DATA ENTRIES:
================================

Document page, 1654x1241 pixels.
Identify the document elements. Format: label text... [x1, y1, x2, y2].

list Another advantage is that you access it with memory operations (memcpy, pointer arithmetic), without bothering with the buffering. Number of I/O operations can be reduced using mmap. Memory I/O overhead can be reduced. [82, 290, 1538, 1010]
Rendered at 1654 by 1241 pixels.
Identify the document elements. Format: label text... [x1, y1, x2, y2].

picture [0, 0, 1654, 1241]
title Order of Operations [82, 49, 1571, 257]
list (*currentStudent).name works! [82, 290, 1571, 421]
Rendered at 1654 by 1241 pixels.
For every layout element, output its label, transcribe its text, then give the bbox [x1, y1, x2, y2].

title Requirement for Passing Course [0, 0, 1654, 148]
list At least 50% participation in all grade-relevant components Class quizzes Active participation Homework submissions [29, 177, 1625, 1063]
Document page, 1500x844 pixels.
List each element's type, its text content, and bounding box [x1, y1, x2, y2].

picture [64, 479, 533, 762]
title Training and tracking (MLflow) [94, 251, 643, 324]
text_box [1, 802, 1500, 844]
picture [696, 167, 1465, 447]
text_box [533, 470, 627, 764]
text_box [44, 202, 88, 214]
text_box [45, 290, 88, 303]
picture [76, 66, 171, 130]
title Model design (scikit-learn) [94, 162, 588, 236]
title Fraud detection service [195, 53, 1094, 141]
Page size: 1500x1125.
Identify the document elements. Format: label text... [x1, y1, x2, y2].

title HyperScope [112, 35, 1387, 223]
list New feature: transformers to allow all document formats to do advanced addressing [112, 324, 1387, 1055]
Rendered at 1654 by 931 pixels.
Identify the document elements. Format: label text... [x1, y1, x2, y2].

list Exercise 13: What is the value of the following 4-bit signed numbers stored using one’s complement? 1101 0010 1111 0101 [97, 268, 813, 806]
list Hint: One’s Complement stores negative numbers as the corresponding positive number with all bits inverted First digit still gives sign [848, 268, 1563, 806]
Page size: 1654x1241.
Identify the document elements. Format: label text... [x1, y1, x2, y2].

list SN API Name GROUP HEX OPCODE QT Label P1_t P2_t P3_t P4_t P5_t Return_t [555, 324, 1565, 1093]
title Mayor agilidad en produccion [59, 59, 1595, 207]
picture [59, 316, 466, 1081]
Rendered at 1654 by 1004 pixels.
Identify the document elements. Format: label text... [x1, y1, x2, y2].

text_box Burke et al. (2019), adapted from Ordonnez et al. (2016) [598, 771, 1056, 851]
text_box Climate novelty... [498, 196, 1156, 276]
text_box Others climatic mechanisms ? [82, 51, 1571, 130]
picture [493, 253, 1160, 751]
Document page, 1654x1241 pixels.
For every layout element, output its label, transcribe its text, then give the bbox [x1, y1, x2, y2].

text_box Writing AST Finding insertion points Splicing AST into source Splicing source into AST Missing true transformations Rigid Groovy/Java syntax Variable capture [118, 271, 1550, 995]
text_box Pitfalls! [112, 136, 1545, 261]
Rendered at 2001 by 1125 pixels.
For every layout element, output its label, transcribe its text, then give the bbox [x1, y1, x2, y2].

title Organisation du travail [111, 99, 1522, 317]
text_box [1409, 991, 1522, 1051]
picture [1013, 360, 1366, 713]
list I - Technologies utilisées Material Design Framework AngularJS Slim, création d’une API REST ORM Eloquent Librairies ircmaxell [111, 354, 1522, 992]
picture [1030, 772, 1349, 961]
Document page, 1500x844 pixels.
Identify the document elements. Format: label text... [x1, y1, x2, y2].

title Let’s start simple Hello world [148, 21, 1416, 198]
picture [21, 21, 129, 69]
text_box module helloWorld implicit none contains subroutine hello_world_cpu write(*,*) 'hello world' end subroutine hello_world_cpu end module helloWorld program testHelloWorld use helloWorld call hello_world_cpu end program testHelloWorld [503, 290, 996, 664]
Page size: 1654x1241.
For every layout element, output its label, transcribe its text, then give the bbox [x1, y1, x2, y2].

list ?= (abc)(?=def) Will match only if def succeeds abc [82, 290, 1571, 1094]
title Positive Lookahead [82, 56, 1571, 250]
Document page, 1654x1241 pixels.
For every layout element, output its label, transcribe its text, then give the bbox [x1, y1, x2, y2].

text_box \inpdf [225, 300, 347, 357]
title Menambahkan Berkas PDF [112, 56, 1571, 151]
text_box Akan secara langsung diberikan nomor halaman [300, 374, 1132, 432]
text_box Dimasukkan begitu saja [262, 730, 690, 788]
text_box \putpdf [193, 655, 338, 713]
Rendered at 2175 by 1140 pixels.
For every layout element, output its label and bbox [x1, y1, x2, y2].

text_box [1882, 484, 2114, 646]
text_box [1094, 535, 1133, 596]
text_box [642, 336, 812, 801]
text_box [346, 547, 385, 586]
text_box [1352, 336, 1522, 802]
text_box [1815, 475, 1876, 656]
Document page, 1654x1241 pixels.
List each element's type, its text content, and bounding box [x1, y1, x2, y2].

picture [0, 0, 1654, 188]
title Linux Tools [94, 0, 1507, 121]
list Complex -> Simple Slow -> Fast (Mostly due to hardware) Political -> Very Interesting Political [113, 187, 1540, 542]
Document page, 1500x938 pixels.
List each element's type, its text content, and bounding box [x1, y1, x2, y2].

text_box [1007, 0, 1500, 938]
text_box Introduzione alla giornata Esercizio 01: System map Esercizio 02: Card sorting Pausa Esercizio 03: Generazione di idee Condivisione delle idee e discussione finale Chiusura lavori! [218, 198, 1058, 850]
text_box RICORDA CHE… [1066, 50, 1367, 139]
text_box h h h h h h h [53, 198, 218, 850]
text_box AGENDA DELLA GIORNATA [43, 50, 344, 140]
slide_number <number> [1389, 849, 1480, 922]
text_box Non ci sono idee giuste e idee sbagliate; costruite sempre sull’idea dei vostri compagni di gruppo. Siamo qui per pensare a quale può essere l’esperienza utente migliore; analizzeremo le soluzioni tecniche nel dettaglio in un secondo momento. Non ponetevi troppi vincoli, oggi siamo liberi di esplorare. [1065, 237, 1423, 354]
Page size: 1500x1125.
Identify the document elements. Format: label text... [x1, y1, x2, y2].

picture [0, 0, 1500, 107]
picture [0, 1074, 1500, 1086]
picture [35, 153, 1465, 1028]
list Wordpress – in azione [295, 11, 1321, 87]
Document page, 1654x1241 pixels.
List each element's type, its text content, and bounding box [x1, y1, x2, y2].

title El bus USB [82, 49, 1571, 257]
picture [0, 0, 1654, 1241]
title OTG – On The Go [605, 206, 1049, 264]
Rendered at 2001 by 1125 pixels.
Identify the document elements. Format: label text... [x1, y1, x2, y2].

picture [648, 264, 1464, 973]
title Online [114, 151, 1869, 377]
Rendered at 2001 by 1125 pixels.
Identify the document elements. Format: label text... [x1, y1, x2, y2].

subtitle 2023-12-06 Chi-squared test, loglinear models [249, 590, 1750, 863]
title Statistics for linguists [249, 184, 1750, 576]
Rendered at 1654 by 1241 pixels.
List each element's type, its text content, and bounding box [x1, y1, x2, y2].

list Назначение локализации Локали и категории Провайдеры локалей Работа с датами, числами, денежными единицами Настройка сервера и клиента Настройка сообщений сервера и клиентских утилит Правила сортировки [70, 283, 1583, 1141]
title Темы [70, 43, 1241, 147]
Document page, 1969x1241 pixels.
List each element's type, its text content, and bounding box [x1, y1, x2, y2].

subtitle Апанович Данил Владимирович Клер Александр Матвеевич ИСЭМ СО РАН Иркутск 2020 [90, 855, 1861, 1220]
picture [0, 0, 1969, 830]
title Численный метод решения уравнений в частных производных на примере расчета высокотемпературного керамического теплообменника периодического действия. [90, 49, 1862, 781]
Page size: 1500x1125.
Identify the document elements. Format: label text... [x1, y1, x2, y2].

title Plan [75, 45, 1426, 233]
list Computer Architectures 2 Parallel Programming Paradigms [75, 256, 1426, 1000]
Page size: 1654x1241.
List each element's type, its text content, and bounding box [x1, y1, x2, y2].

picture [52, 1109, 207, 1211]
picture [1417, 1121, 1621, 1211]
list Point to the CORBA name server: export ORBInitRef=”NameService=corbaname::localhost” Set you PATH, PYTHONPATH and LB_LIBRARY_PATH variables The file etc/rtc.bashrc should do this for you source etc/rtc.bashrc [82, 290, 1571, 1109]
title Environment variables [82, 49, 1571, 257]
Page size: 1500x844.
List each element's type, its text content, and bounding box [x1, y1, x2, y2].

================================

GIVEN PROBLEM: Copy out the part of the records that opens with the line containing "Page size: 1500x844." and continues through the end of the records, substituting "enclosing rectangle" for "bounding box" and leaving everything else unchanged.

ANSWER TO THIS PROBLEM:
Page size: 1500x844.
List each element's type, its text content, and enclosing rectangle [x1, y1, x2, y2].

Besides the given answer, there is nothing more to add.